Une fois que le système d'automatisation est en marche, comment surveiller s'il est toujours actif ?
C'est la leçon la plus profonde que j'ai tirée après avoir mis en place plusieurs pipelines d'automatisation : **le système ne doit pas tomber en panne au milieu de la nuit et vous laisser le découvrir le lendemain**.
J'avais déjà déployé une tâche cron, pensant qu'une fois configurée, je pouvais la laisser tourner sans souci. Après une semaine, en vérifiant l'état, je me suis rendu compte qu'elle avait silencieusement cessé de fonctionner depuis 3 jours — la connexion à la base de données était rompue, sans aucune notification. Depuis, j'ai établi une philosophie de surveillance complète, que je partage avec vous aujourd'hui.
**Premier niveau : Surveillance de la fréquence d'exécution**
La méthode de base est de vérifier le last_run_at de cron. Ma règle est : **si le dernier temps d'exécution dépasse le double du cycle attendu, déclencher immédiatement une alerte**. Par exemple, une tâche qui devrait s'exécuter toutes les 5 minutes, si last_run_at dépasse 10 minutes, j'envoie directement une alerte sur Telegram. Ce critère est extrêmement efficace — environ 90% des "systèmes plantés" peuvent être détectés en moins d'une heure, au lieu d'attendre passivement que le service constate le problème.
**Deuxième niveau : Mécanisme de coupure d'API**
L'instabilité des API est la norme. Ma méthode est : **si 3 requêtes API échouent consécutivement, couper automatiquement pendant 24 heures**. Pourquoi 3 fois ? Parce que 1-2 échecs peuvent être dus à une instabilité réseau, mais 3 échecs consécutifs signifient qu'il y a vraiment un problème. Pendant la période de coupure, le système n'essaie plus d'appeler, évitant ainsi de gaspiller des quotas API et de l'espace log dans un état erroné. C'est beaucoup plus efficace que de réessayer aveuglément.

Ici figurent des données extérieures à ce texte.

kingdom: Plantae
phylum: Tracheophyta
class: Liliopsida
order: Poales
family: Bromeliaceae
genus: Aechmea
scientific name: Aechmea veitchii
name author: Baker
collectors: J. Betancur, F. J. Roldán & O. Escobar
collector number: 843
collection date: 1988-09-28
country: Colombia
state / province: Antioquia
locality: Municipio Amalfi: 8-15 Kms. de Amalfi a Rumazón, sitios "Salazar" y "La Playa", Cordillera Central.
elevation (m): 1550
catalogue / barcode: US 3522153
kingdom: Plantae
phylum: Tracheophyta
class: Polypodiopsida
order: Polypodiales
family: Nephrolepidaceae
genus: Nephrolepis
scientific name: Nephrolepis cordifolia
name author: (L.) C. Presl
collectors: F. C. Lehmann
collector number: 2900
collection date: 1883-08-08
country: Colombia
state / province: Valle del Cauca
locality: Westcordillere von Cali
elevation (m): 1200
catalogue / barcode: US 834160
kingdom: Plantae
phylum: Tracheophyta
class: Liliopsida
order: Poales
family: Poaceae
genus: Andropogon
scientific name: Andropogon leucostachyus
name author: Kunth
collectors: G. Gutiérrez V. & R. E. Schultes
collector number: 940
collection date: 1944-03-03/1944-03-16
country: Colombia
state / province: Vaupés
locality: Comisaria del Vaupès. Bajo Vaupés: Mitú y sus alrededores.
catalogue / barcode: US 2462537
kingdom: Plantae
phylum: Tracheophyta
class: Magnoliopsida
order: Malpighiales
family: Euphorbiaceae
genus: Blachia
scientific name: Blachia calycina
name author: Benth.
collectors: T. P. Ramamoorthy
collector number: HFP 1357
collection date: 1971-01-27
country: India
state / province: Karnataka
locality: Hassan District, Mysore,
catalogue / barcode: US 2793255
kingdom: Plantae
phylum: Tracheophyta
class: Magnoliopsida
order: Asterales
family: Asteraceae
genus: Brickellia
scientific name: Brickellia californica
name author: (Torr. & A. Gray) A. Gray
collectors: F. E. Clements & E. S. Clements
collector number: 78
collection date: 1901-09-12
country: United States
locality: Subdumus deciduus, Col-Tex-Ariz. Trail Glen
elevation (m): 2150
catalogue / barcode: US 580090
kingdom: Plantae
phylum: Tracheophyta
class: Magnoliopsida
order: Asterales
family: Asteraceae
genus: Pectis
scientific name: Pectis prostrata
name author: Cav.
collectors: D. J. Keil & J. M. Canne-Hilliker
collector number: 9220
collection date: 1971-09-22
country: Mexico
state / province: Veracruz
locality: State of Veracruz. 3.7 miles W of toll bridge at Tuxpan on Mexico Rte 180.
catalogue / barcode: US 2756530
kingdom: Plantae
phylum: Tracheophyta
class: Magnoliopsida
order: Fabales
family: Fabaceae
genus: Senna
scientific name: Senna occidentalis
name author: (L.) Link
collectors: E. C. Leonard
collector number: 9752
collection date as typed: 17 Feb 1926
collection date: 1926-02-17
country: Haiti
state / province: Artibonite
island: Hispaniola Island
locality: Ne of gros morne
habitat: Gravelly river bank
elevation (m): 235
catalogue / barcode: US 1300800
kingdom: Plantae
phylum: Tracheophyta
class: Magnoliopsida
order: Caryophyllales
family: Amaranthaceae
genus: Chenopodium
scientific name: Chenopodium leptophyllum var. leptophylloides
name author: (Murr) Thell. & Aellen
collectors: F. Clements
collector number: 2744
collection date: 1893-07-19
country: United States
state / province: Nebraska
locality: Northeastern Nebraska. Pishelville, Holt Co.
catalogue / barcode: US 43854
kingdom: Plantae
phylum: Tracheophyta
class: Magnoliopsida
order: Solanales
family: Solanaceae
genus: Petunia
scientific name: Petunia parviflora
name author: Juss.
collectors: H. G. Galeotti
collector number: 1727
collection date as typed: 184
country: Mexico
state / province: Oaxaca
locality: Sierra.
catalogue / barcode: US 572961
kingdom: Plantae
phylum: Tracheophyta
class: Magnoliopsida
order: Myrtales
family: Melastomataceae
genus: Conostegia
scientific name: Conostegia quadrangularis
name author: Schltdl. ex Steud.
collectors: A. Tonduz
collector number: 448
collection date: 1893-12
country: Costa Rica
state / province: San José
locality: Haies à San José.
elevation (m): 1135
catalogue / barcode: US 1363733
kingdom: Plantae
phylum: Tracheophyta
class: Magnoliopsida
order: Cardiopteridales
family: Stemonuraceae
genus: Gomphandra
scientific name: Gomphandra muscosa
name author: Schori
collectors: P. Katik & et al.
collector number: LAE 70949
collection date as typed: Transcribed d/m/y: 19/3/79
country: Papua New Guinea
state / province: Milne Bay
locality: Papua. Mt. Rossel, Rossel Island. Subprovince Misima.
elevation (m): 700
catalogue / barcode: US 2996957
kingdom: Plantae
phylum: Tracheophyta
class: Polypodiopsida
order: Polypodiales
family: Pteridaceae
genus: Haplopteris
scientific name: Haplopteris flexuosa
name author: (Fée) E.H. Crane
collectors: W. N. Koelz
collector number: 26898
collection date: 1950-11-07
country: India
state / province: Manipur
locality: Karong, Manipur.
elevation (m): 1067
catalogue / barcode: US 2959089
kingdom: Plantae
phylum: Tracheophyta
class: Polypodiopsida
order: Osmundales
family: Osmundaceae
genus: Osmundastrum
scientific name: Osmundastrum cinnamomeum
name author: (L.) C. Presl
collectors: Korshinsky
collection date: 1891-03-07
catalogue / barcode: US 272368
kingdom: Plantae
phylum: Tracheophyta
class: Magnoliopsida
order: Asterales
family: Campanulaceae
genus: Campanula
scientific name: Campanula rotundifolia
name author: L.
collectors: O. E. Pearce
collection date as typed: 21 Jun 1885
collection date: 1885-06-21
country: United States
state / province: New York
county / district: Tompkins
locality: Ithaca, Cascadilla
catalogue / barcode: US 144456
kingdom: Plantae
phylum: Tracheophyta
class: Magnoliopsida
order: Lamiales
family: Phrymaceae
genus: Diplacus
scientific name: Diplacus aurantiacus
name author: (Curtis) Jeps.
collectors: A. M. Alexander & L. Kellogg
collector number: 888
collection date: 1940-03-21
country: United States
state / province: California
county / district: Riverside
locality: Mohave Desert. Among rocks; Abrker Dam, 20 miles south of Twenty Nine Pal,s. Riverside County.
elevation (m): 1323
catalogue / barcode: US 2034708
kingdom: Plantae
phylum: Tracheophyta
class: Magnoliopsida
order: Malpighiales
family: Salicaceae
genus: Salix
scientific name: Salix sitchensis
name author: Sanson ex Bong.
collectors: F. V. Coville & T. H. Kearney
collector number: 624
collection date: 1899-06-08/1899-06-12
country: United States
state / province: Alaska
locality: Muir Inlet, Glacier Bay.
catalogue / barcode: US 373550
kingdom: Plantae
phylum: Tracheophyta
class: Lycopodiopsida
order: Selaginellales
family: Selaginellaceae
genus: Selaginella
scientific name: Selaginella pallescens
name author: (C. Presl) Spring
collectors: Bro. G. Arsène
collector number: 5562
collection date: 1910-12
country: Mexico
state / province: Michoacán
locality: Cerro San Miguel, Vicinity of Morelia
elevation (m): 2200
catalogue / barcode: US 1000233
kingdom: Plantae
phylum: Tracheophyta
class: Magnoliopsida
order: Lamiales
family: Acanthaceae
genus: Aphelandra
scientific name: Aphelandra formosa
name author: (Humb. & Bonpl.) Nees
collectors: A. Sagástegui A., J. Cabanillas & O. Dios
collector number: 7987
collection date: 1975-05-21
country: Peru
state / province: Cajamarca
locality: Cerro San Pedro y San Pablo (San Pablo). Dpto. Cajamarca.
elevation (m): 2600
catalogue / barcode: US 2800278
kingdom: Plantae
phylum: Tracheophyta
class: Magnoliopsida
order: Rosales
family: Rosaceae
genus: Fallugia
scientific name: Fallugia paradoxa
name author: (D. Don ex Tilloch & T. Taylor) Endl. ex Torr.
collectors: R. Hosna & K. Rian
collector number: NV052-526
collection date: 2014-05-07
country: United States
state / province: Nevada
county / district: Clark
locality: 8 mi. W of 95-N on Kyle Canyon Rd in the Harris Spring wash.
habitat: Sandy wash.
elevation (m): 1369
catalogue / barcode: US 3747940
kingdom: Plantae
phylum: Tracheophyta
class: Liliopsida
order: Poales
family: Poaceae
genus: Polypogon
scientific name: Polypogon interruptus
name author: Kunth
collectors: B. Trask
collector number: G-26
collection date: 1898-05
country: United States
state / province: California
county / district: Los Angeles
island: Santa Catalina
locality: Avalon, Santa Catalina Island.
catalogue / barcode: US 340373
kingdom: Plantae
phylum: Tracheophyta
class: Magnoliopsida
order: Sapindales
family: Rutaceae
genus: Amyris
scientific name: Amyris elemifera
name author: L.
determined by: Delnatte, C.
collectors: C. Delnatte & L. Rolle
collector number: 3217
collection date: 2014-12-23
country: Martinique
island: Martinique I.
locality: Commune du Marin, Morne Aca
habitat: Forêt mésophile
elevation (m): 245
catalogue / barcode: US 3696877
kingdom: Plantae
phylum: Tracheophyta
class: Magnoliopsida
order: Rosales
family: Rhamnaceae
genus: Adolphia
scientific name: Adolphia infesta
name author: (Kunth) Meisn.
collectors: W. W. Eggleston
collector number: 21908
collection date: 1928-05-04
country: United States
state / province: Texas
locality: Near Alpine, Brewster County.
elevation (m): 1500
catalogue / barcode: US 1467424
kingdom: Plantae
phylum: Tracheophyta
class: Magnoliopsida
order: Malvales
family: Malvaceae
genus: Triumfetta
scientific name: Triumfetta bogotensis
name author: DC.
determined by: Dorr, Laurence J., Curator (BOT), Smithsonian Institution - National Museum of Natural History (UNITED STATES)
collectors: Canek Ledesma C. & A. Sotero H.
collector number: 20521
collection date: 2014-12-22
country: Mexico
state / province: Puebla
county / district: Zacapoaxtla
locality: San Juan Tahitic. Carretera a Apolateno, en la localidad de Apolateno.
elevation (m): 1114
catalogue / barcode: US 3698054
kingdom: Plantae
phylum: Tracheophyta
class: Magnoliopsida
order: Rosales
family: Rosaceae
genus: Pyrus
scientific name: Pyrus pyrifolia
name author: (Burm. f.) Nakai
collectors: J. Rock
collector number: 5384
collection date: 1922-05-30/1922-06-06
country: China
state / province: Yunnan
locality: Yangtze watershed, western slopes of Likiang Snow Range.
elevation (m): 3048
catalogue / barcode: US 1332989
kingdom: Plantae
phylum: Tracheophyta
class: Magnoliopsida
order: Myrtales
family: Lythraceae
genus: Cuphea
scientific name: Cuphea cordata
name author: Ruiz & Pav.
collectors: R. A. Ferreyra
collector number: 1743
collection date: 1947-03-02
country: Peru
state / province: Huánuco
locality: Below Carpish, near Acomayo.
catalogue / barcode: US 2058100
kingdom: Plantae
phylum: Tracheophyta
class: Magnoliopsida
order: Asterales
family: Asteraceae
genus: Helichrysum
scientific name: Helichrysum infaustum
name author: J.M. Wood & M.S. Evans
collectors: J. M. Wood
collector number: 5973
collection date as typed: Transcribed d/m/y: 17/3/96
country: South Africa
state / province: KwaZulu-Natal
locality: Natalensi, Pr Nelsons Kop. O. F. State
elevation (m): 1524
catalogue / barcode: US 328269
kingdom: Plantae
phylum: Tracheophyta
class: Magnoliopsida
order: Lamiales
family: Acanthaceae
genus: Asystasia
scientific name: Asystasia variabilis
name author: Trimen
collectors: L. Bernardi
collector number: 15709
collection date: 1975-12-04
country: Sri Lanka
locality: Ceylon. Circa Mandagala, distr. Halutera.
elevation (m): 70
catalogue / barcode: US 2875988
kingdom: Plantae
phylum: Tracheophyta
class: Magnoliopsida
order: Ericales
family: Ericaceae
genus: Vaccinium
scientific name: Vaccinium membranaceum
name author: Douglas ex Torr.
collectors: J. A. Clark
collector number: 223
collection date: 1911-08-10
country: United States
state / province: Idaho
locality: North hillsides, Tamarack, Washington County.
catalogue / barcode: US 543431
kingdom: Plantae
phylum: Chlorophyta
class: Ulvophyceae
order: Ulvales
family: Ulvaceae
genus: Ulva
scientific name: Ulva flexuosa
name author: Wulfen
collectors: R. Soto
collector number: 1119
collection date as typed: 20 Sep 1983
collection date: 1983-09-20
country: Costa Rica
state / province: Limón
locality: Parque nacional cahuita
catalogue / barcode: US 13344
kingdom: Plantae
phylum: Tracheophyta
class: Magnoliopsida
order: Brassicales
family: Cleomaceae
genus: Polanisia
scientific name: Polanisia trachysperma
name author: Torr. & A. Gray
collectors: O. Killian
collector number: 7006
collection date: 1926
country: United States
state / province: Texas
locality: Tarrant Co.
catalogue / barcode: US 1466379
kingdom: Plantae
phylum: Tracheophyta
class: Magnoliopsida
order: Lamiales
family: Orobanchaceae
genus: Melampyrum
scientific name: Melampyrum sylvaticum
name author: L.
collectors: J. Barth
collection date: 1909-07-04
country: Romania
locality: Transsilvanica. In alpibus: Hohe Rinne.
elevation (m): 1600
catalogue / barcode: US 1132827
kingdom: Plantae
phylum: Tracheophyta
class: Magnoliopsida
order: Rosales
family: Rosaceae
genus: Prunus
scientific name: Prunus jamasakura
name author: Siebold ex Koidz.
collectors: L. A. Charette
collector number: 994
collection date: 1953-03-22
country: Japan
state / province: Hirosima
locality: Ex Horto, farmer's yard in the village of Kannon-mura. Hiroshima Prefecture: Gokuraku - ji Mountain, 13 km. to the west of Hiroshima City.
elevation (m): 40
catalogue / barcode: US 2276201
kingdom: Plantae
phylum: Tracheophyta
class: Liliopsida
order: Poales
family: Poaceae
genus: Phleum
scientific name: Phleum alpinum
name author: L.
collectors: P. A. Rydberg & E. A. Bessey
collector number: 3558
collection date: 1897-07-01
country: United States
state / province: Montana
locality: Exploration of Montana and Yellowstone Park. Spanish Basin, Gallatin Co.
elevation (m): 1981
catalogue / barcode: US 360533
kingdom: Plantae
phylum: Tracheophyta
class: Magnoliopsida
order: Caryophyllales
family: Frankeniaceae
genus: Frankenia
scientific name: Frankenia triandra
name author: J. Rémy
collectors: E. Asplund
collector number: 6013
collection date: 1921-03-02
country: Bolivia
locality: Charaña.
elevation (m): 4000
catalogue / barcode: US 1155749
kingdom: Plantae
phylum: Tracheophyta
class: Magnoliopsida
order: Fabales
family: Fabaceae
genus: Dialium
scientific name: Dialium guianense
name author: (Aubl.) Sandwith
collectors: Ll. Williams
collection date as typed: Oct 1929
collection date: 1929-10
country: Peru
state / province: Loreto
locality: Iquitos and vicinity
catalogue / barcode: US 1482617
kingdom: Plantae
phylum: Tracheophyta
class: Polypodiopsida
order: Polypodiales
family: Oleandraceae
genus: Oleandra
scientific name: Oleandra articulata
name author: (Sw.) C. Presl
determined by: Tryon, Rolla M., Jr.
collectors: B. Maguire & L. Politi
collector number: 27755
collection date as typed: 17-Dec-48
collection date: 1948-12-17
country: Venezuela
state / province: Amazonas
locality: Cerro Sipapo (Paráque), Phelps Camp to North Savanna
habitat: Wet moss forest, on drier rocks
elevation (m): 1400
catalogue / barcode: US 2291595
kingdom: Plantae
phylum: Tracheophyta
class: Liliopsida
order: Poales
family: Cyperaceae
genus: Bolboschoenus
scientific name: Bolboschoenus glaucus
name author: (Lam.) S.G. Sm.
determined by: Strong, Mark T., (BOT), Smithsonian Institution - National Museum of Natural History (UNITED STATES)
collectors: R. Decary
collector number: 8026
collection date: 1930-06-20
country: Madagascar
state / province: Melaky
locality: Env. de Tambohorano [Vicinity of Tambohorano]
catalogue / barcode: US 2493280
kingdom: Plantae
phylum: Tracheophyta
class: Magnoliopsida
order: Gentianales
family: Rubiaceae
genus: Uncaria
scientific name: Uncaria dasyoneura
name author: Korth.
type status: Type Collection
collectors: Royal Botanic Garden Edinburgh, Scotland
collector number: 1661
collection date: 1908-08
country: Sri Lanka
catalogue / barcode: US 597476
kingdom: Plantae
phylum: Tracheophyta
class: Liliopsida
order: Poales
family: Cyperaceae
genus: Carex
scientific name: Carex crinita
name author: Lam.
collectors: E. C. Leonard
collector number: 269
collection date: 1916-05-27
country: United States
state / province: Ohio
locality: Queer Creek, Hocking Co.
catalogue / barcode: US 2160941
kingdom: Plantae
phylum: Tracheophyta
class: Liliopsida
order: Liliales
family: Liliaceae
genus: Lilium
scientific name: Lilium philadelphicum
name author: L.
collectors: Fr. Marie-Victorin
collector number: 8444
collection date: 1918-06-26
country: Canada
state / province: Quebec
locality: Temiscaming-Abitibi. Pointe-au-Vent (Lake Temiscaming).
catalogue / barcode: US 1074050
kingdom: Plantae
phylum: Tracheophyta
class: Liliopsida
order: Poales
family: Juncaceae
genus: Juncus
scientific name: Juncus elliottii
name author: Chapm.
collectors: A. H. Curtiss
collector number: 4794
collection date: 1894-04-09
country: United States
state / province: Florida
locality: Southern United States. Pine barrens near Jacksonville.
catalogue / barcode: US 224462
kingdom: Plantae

**Troisième niveau : Persistance des fichiers d'état**
Chaque fois que le système s'exécute, j'écris l'état actuel — le nombre de succès, le nombre d'échecs, le timestamp, les messages d'erreur — dans un fichier d'état. Je conserve ce fichier avec une historique de 30 jours. Quel est l'avantage ? Cela permet de revenir en arrière — "Pourquoi le taux de publication a-t-il soudainement chuté à 60% mercredi dernier ?" — il suffit de consulter les logs pour avoir la réponse. Le fichier d'état ne prend pas de place, mais me fournit une chaîne d'audit complète.
**Quatrième niveau : Examen manuel hebdomadaire**
Chaque semaine, je consacre 15 minutes à faire générer automatiquement un rapport récapitulatif par le système : taux de succès des publications, distribution des taux d'erreur, statistiques de mots, anomalies potentielles. Pas besoin que ce soit trop fréquent, mais **il ne faut pas totalement se fier aux alertes automatiques**. Parfois, une tendance d'augmentation du taux d'erreur de 2% à 4% ne sera pas signalée par la surveillance automatique, mais une inspection manuelle permettra de voir immédiatement "il faut commencer à prêter attention ici".
**Compréhension clé**
Mettre en place l'automatisation est rapide, mais **si la surveillance est bien faite, on peut vraiment se reposer sans garder un œil dessus**. Mon expérience est la suivante : les alertes automatiques s'occupent des urgences (système complètement planté), tandis que l'examen manuel s'occupe des problèmes de tendance (détérioration progressive). La combinaison des deux permet à ce système de durer. Sinon, même la meilleure automatisation n'est qu'une bombe à retardement dans une boîte noire.